Two Night Sleepover with a Side of Fries

At the end of every week when my column begins to appears in papers all over I often wonder if the people reading it would like to hear more of the story than those 600-odd words can convey. For example, the piece up this week is about the double sleepover-retreat held at my church lately, “we” being 15 youth, three of us adult leaders and the Reverend Judith Arnold, Minister of Youth and Parish Life.

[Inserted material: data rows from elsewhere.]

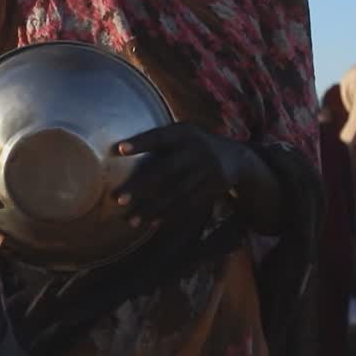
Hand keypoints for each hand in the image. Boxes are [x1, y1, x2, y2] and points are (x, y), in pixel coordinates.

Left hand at [113, 123, 252, 229]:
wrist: (237, 157)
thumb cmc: (194, 144)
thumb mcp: (183, 133)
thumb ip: (160, 139)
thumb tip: (119, 149)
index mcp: (185, 132)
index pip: (160, 136)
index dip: (141, 142)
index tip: (119, 149)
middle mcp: (197, 151)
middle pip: (165, 170)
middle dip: (140, 186)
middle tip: (118, 200)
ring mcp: (207, 171)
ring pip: (175, 193)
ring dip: (151, 208)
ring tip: (130, 221)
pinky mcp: (212, 188)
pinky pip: (187, 204)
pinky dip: (169, 215)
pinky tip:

Remember how Elizabeth Marshall Thomas said in her great book about dogs that all they wanted was to be with other dogs? Any group of teens is like that too. When they’re together they're happy. These guys mostly pop and sizzle, joke and nudge, but when it’s time to get serious they can stop on a dime to flip the switch and go earnest. In the open, Quaker-style prayer portion of things they arise spontaneously, each to light a candle and say a word about some person or struggle or issue in their hearts. Sometimes, one will rise and say nothing, but only light a candle. Sometimes, any one of them will choose not to even do that. There is no pressure or expectation.

In regular life, this group meets Sundays nights when we can all feel the new workweek bearing down on us and most Sunday nights for the last four year we have seen the now newly-graduated Steven light his candle and offer the same prayer: “For procrastinators everywhere,” he solemnly intones. And so on that Saturday night a whisker before midnight, with the kids set to buzz and seethe like bees in the hive until sleep at last overtook them Judy would be the one sweating bullets.

Why? Because it wasn’t enough that she was the one who'd called the whole thing into being, produced all the food, kick-started all the discussions and led most of the prayers; she was also the one who would preach to the hundreds of regular church-goers set to show up in the morning. Thus, as we gathered in that reverent candle-lighting circle it was Judy, loved unreservedly by teens and toddlers, by the ill and the well, by the young and the not-so-young and the very dogs who see her stoop to pick up her morning paper – Judy who rose, lit her candle and borrowed Steven’s prayer. “For procrastinators everywhere," she said referring to herself, then blessed us all a final time and withdrew to start on that sermon.